If a patient in Nunavik requires specialized medical care, they have to get on a plane and travel more than 1,400 kilometres to Montreal.
But a new regional hospital proposed in Kuujjuaq, Que., could help keep some patients closer to home.
“We deserve it. We need it,” said Jennifer Munick-Watkins, the new executive director of the Nunavik Regional Board of Health and Social Services, which has been pressing for a better hospital for years.
Nunavik, the autonomous region of northern Quebec, is currently served by two health-care centres, one on each coast — Ungava Bay and Hudson Bay.
The hospitals are small and outdated and only offer basic services.

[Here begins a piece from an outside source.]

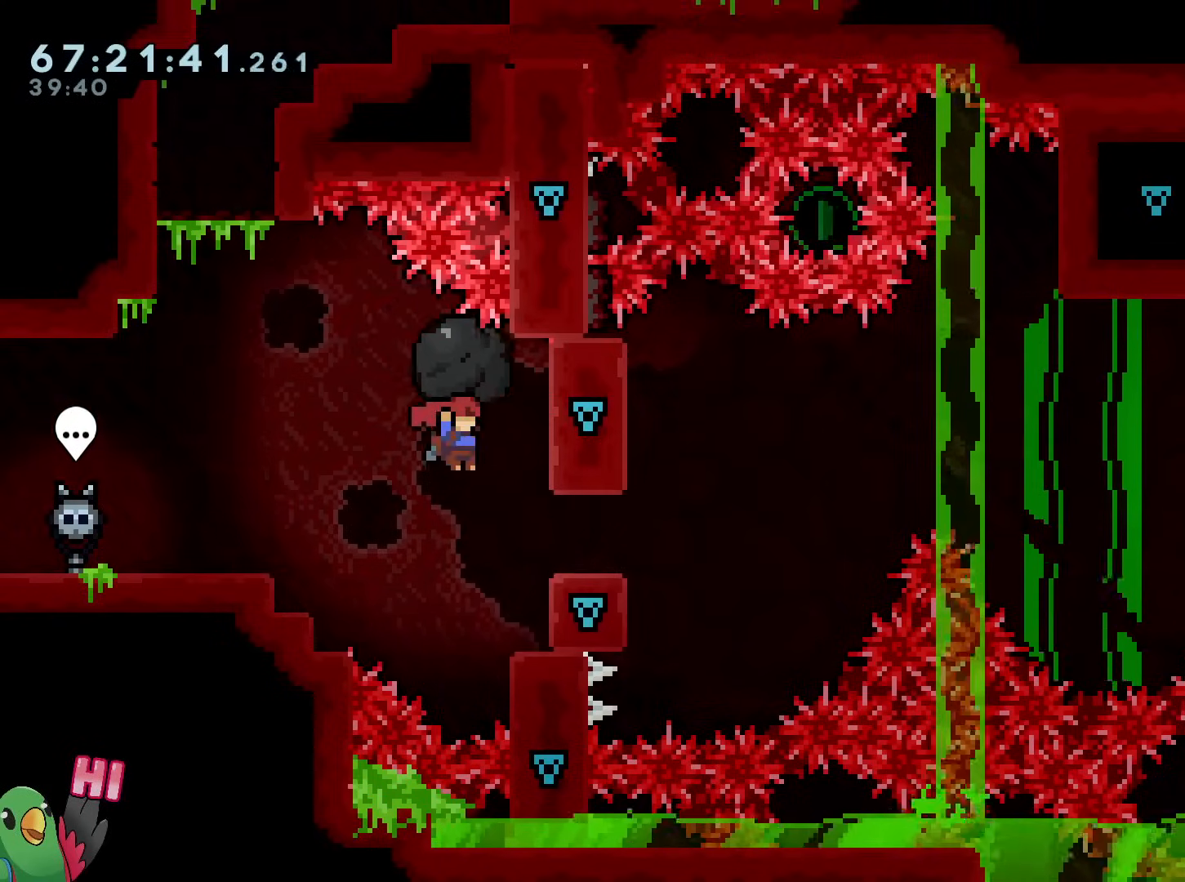
{"buttons": ["B", "R1"], "left_stick": "right", "right_stick": "center", "events": [[183, "B", "up"], [384, "B", "down"]]}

Occasionally, specialists are flown in to treat patients, but their availability is limited.
As a result, thousands of patients who need specialized medical care have no other option but to fly south.
That includes everyone from expectant mothers with high-risk pregnancies and patients who need cancer treatment, dialysis or more complex surgeries. It has been this way for decades.
Being unwell far from home and away from family and friends is stressful.
“First of all, their first language is Inuktitut, so that means they are already stressed out in ensuring they’re going to have a good translator,” said Munick-Watkins.
Many patients are elderly and need to be accompanied by an escort. Typically, an extended family member will make the trip with them, but it’s disruptive and can cause financial hardship.
Municik-Watikins, an Inuk who grew up in Kuujjuaq, is eager to see the hospital finally built.
“I’ve heard about it for years, since I was a little girl,” she said.
The benefits of local care
The journey to Montreal for medical care is common among residents of Nunavik.
More than 5,000 patients and roughly 2,000 escorts travelled to Montreal from Nunavik in 2019-2020, according to Quebec’s Ministry of Health. (In the first year of the pandemic, those numbers dropped slightly.)
“I think there are a lot of questions that can be posed about the model of health care that has been essentially imposed,” said Richard Budgell, a Labrador Inuk and an assistant professor in the department of family medicine at McGill University who teaches about Inuit health.
Every year, medical transportation between Nunavik and Montreal costs the province tens of millions of dollars.
While patients recover or receive treatment, they stay at Ullivik, a rest home which opened in 2016 near the airport.
But the transition to living in Montreal, albeit temporarily, can be jarring for some Nunavik residents.
An investigation by CBC News found problems with how the centre was managed and patients have repeatedly complained about the facility’s cleanliness, food and treatment by staff.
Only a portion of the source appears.